Türkiye
Davutoğlu'ndan Kongre değerlendirmesi
Partisinin 5. Olağan Kongresi'ni değerlendiren Başbakan Davutoğlu, "AK Parti kadroları güç nedeniyle milletten uzaklaştı" gibi bir algı varsa bunu düzeltmenin kendilerinin görevi olduğunu söyledi.

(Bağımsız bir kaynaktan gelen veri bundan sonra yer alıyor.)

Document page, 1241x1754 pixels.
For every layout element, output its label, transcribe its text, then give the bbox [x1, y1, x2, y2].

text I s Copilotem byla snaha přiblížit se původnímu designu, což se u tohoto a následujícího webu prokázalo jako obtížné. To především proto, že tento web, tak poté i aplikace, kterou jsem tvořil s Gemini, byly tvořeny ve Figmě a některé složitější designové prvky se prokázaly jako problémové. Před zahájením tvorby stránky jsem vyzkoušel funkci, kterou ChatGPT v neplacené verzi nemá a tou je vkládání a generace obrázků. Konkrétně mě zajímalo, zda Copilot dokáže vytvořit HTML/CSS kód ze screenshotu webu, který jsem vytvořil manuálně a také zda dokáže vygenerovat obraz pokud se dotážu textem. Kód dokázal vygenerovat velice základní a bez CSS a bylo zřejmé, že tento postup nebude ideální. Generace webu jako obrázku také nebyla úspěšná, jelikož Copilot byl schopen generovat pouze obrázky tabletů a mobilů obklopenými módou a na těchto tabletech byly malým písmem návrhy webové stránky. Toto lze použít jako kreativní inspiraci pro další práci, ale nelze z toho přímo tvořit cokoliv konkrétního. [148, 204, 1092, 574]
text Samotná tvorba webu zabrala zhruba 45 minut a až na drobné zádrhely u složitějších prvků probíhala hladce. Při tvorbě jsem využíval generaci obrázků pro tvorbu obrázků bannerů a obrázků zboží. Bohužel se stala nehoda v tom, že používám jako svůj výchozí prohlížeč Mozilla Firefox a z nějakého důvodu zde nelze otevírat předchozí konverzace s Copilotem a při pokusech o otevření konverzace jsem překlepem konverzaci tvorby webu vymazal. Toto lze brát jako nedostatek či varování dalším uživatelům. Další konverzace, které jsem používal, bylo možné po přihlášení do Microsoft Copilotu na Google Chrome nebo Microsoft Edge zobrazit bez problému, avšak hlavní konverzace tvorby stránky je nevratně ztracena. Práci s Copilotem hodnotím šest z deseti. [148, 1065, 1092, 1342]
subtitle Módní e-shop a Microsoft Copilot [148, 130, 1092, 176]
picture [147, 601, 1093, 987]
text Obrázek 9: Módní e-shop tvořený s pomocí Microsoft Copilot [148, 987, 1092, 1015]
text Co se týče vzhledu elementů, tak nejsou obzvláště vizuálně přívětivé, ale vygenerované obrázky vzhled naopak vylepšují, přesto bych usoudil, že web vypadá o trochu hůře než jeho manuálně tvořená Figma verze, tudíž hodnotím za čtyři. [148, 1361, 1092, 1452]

ntv’ye konuşan başbakan ahmet davutoğlu, 12 eylül cumartesi günü yapılan 5. olağan kongre ile ilgili soruları yanıtladı. davutoğlu, hem binali yıldırım’ın aday olacağı iddialarını hem de esi cumhurbaşkanı abdullah gül’e yakın isimlerin yönetimde yer almadığı ifadelerini değerlendirdi. davutoğlu’nun açıklamaları şöyle:
“kongreler partilerin ortak aklının, vicdanının harekete geçtiği zeminlerdir. ak parti’nin farkını ortaya koymak bakımından, ak parti’nin geleceği ve geçmişine dikkat çekmek isterim. ak parti kadrolarında geniş bir insan havuzu var. ak parti birçok myk çıkarabilecek isim barındıran bir parti. bugüne kadar herhangi bir parti ak parti kadar ülkesiyle bütünleşmedi. ak parti dışında toplumun bütün katmanlarını barındıran başka bir parti yok. türkiye’nin kaderi ile ak parti’ni kaderi örtüşüyor. ak parti’de ortaya çıkabilecek herhangi bir sorun parti sorunu olmaktan çıkıp ülke sorunu haline gelebiliyor. bu bir farktır. tek başına iktidar şansı olan tek parti de ak parti. seçim öncesi kongre kararı bile önemliydi. son derece başarılı bir kongre süreci yaşandı. görüş farklılıkları olabilir. sonuçta da ortaya birlik ve beraberliğin tahkim edildiği bir durum ortaya çıktı. genel başkan olmam ak parti kadrolarının bana gösterdiği teveccüh. mkyk da yenileşmeyi, tazelenmeyi, tecrübeleri yansıtan bir liste olarak ortaya çıktı ve birlikte sunuldu. tek bir bütün içinde sunuldu. ak parti bu kongreden güçlenmiş olarak ortaya çıktı. şehitlerimiz olduğu için müzik vs yoktu ama coşkulu bir kongreydi. bir kongrede olması gereken her şey vardı ve ulaşılması gereken sonuca da ulaşılan, başarılı bir kongre oldu.”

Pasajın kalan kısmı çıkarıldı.